Questa tregua effimera, così come è un’opportunità per ricaricare le batterie per l’aggressore esterno e il campo repressivo interno, deve anche essere un’occasione per consolidarsi e riprendere l’iniziativa per i lavoratori, le donne, gli studenti e i popoli in lotta.

Si tratta di un’opportunità:

  • di preparazione teorica, di campagne e di lavoro di sensibilizzazione (spiegare gli interessi delle parti in conflitto e contribuire a rafforzare il conflitto di classe attraverso il rafforzamento del «terzo fronte»);
  • di sostituzione dei mezzi di comunicazione sicuri e criptati (in un contesto di interruzione di Internet);
  • di apprendimento delle prime cure mediche e preparativi logistici (medicinali, cibo, denaro contante e, in alcune zone e a condizione di un accesso sicuro, armi);
  • di ricostruzione dei gruppi dispersi a seguito della repressione post-rivolta del 2022;
  • di intervento socialista nei rari sindacati e collettivi indipendenti attivi e rafforzamento dei legami con coloro che si riconoscono nella lotta degli sfruttati e degli oppressi in vista del «terzo fronte» (anche se, fortunatamente, la maggior parte delle dichiarazioni, in particolare quelle dei sindacati, abbia espresso opposizione ai due schieramenti belligeranti, le incomprensioni non classiste sulle ragioni del conflitto e l’illusione del potere effettivo di istituzioni come l’ONU – piuttosto che del potere reale della classe lavoratrice stessa – rimangono ampiamente diffuse);
  • di altre iniziative di questo tipo.

[1] – Un rapporto trapelato dal Pentagono sui risultati dell’attacco americano contro Fordow mette in discussione l’efficacia della distruzione di questi impianti nucleari: https://edition.cnn.com/2025/06/24/politics/intel-assessment-us-strikes-iran-nuclear-sites. Inoltre, la localizzazione di 400 chilogrammi di uranio arricchito al 60% rimane incerta, mentre le agenzie di intelligence statunitensi e israeliane hanno avanzato ipotesi sull’esistenza di altri siti nucleari nascosti nella Repubblica islamica. Ad esempio, si dice che a pochi minuti dagli impianti di Natanz esista un altro complesso sotterraneo situato sotto il monte “Kolang Gazla”, a una profondità maggiore rispetto a Fordow. L’accesso a questo complesso rappresenterebbe una sfida più impegnativa e potrebbe servire come deposito di uranio arricchito di emergenza o di attrezzature per l’assemblaggio di centrifughe. Negli ultimi anni, la costruzione e lo sviluppo di questo complesso sono stati monitorati e documentati negli Stati Uniti dall’Institute for Science and International Security (ISIS): https://isis-online.org/uploads/isis-reports/documents/New_Security_Perimeter_Around_Natanz_Mountain_Area_Final_April_23_2025.pdf

[2] https://www.bloomberg.com/opinion/articles/2025-06-24/israel-iran-conflict-ceasefire-or-not-the-world-is-swimming-in-oil

[3] Ministro della Difesa israeliano, Israel Katz: «Questo cessate il fuoco non è la fine del gioco; è una pausa tattica. Se l’Iran pensa che questa pausa gli consentirà di riarmarsi, si sbaglia di grosso». — Citazione dal New York Times, 24 giugno 2025.
Eyal Zamir, Capo di Stato Maggiore dell’esercito israeliano: «Siamo alla fine di una fase importante, ma la lotta contro l’Iran non è finita.»
Benjamin Netanyahu, Primo Ministro di Israele: «Abbiamo accettato questa misura temporanea perché gli obiettivi di sicurezza iniziali di Israele sono stati raggiunti. Ma non fatevi illusioni: non è pace, è solo una pausa» — Citazione dal Wall Street Journal, 23 giugno 2025.
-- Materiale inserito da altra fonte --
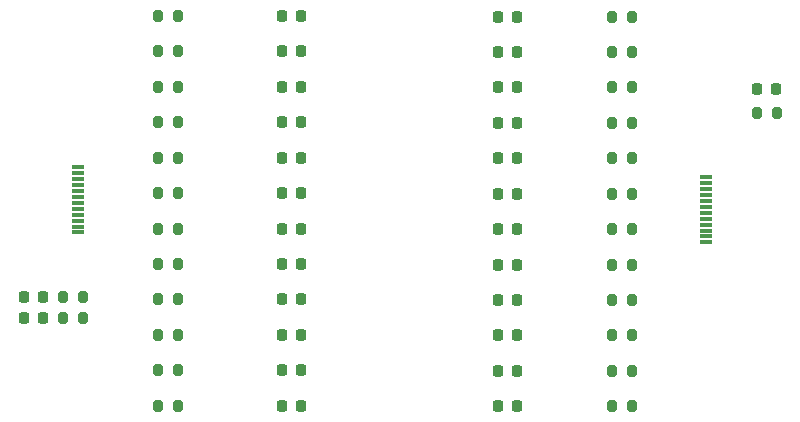
<source format=gbr>
%TF.GenerationSoftware,KiCad,Pcbnew,7.0.10*%
%TF.CreationDate,2024-02-08T12:53:37+00:00*%
%TF.ProjectId,USB-tester,5553422d-7465-4737-9465-722e6b696361,rev?*%
%TF.SameCoordinates,Original*%
%TF.FileFunction,Paste,Top*%
%TF.FilePolarity,Positive*%
%FSLAX46Y46*%
G04 Gerber Fmt 4.6, Leading zero omitted, Abs format (unit mm)*
G04 Created by KiCad (PCBNEW 7.0.10) date 2024-02-08 12:53:37*
%MOMM*%
%LPD*%
G01*
G04 APERTURE LIST*
G04 Aperture macros list*
%AMRoundRect*
0 Rectangle with rounded corners*
0 $1 Rounding radius*
0 $2 $3 $4 $5 $6 $7 $8 $9 X,Y pos of 4 corners*
0 Add a 4 corners polygon primitive as box body*
4,1,4,$2,$3,$4,$5,$6,$7,$8,$9,$2,$3,0*
0 Add four circle primitives for the rounded corners*
1,1,$1+$1,$2,$3*
1,1,$1+$1,$4,$5*
1,1,$1+$1,$6,$7*
1,1,$1+$1,$8,$9*
0 Add four rect primitives between the rounded corners*
20,1,$1+$1,$2,$3,$4,$5,0*
20,1,$1+$1,$4,$5,$6,$7,0*
20,1,$1+$1,$6,$7,$8,$9,0*
20,1,$1+$1,$8,$9,$2,$3,0*%
G04 Aperture macros list end*
%ADD10RoundRect,0.200000X0.200000X0.275000X-0.200000X0.275000X-0.200000X-0.275000X0.200000X-0.275000X0*%
%ADD11RoundRect,0.218750X0.218750X0.256250X-0.218750X0.256250X-0.218750X-0.256250X0.218750X-0.256250X0*%
%ADD12R,1.010000X0.300000*%
%ADD13RoundRect,0.200000X-0.200000X-0.275000X0.200000X-0.275000X0.200000X0.275000X-0.200000X0.275000X0*%
%ADD14RoundRect,0.218750X-0.218750X-0.256250X0.218750X-0.256250X0.218750X0.256250X-0.218750X0.256250X0*%
G04 APERTURE END LIST*
D10*
%TO.C,R9*%
X148373600Y-94107800D03*
X146723600Y-94107800D03*
%TD*%
D11*
%TO.C,B2*%
X158749900Y-115110000D03*
X157174900Y-115110000D03*
%TD*%
D10*
%TO.C,R6*%
X148373600Y-103107800D03*
X146723600Y-103107800D03*
%TD*%
D12*
%TO.C,USB1*%
X193095400Y-104273800D03*
X193095400Y-103773800D03*
X193095400Y-103273800D03*
X193095400Y-102773800D03*
X193095400Y-102273800D03*
X193095400Y-101773800D03*
X193095400Y-101273800D03*
X193095400Y-100773800D03*
X193095400Y-100273800D03*
X193095400Y-99773800D03*
X193095400Y-99273800D03*
X193095400Y-98773800D03*
%TD*%
D10*
%TO.C,R28*%
X140296400Y-108864400D03*
X138646400Y-108864400D03*
%TD*%
D11*
%TO.C,B8*%
X158749900Y-97110000D03*
X157174900Y-97110000D03*
%TD*%
%TO.C,D25*%
X199009100Y-91262200D03*
X197434100Y-91262200D03*
%TD*%
D13*
%TO.C,R19*%
X185153800Y-103158900D03*
X186803800Y-103158900D03*
%TD*%
D14*
%TO.C,A4*%
X175463000Y-94161200D03*
X177038000Y-94161200D03*
%TD*%
D10*
%TO.C,R3*%
X148373500Y-112107800D03*
X146723500Y-112107800D03*
%TD*%
%TO.C,R7*%
X148373600Y-100107800D03*
X146723600Y-100107800D03*
%TD*%
D14*
%TO.C,A10*%
X175463100Y-112161200D03*
X177038100Y-112161200D03*
%TD*%
%TO.C,A9*%
X175463000Y-109161200D03*
X177038000Y-109161200D03*
%TD*%
D12*
%TO.C,USB2*%
X139949400Y-97935600D03*
X139949400Y-98435600D03*
X139949400Y-98935600D03*
X139949400Y-99435600D03*
X139949400Y-99935600D03*
X139949400Y-100435600D03*
X139949400Y-100935600D03*
X139949400Y-101435600D03*
X139949400Y-101935600D03*
X139949400Y-102435600D03*
X139949400Y-102935600D03*
X139949400Y-103435600D03*
%TD*%
D14*
%TO.C,D2*%
X135356500Y-108864400D03*
X136931500Y-108864400D03*
%TD*%
D10*
%TO.C,R11*%
X148373600Y-88107800D03*
X146723600Y-88107800D03*
%TD*%
D11*
%TO.C,B12*%
X158750000Y-85110000D03*
X157175000Y-85110000D03*
%TD*%
D14*
%TO.C,A2*%
X175463100Y-88161200D03*
X177038100Y-88161200D03*
%TD*%
D13*
%TO.C,R15*%
X185153900Y-91158900D03*
X186803900Y-91158900D03*
%TD*%
D11*
%TO.C,B1*%
X158750000Y-118110000D03*
X157175000Y-118110000D03*
%TD*%
D13*
%TO.C,R25*%
X197422000Y-93319600D03*
X199072000Y-93319600D03*
%TD*%
D10*
%TO.C,R10*%
X148373600Y-91107800D03*
X146723600Y-91107800D03*
%TD*%
D13*
%TO.C,R24*%
X185153800Y-118158900D03*
X186803800Y-118158900D03*
%TD*%
D14*
%TO.C,A3*%
X175463000Y-91161200D03*
X177038000Y-91161200D03*
%TD*%
D11*
%TO.C,B6*%
X158750000Y-103110000D03*
X157175000Y-103110000D03*
%TD*%
D10*
%TO.C,R2*%
X148373600Y-115107800D03*
X146723600Y-115107800D03*
%TD*%
D13*
%TO.C,R13*%
X185153800Y-85158900D03*
X186803800Y-85158900D03*
%TD*%
%TO.C,R14*%
X185153800Y-88158900D03*
X186803800Y-88158900D03*
%TD*%
D10*
%TO.C,R8*%
X148373600Y-97107800D03*
X146723600Y-97107800D03*
%TD*%
D11*
%TO.C,B5*%
X158750000Y-106110000D03*
X157175000Y-106110000D03*
%TD*%
D14*
%TO.C,A1*%
X175463100Y-85161200D03*
X177038100Y-85161200D03*
%TD*%
D13*
%TO.C,R21*%
X185153900Y-109158900D03*
X186803900Y-109158900D03*
%TD*%
D14*
%TO.C,A7*%
X175463000Y-103161200D03*
X177038000Y-103161200D03*
%TD*%
D13*
%TO.C,R16*%
X185153900Y-94158900D03*
X186803900Y-94158900D03*
%TD*%
%TO.C,R17*%
X185153900Y-97158900D03*
X186803900Y-97158900D03*
%TD*%
D11*
%TO.C,B10*%
X158750000Y-91110000D03*
X157175000Y-91110000D03*
%TD*%
%TO.C,B9*%
X158750000Y-94110000D03*
X157175000Y-94110000D03*
%TD*%
D10*
%TO.C,R4*%
X148373600Y-109107800D03*
X146723600Y-109107800D03*
%TD*%
D14*
%TO.C,A11*%
X175463000Y-115161200D03*
X177038000Y-115161200D03*
%TD*%
D13*
%TO.C,R18*%
X185153900Y-100158900D03*
X186803900Y-100158900D03*
%TD*%
D14*
%TO.C,A6*%
X175463000Y-100161200D03*
X177038000Y-100161200D03*
%TD*%
%TO.C,A12*%
X175463100Y-118161200D03*
X177038100Y-118161200D03*
%TD*%
D10*
%TO.C,R12*%
X148373600Y-85107800D03*
X146723600Y-85107800D03*
%TD*%
D13*
%TO.C,R20*%
X185153900Y-106158900D03*
X186803900Y-106158900D03*
%TD*%
D14*
%TO.C,D1*%
X135356500Y-110693200D03*
X136931500Y-110693200D03*
%TD*%
D11*
%TO.C,B11*%
X158750000Y-88110000D03*
X157175000Y-88110000D03*
%TD*%
D10*
%TO.C,R26*%
X140321800Y-110718600D03*
X138671800Y-110718600D03*
%TD*%
D11*
%TO.C,B3*%
X158750000Y-112110000D03*
X157175000Y-112110000D03*
%TD*%
D14*
%TO.C,A5*%
X175463000Y-97161200D03*
X177038000Y-97161200D03*
%TD*%
%TO.C,A8*%
X175463000Y-106161200D03*
X177038000Y-106161200D03*
%TD*%
D10*
%TO.C,R1*%
X148373600Y-118107700D03*
X146723600Y-118107700D03*
%TD*%
D11*
%TO.C,B4*%
X158750000Y-109110000D03*
X157175000Y-109110000D03*
%TD*%
D13*
%TO.C,R23*%
X185153800Y-115158900D03*
X186803800Y-115158900D03*
%TD*%
%TO.C,R22*%
X185153900Y-112158900D03*
X186803900Y-112158900D03*
%TD*%
D11*
%TO.C,B7*%
X158750000Y-100110000D03*
X157175000Y-100110000D03*
%TD*%
D10*
%TO.C,R5*%
X148373500Y-106107800D03*
X146723500Y-106107800D03*
%TD*%
M02*

</source>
[4] Tentativo di assassinio di alti funzionari del regime iraniano da parte di Israele: il 26 Khordad (corrispondente alla metà di giugno 2025), questo tentativo è stato inizialmente menzionato da Vahid Jalili, vicepresidente della televisione di Stato iraniana (IRIB), poi ripreso da Pezechkian, presidente della Repubblica Islamica.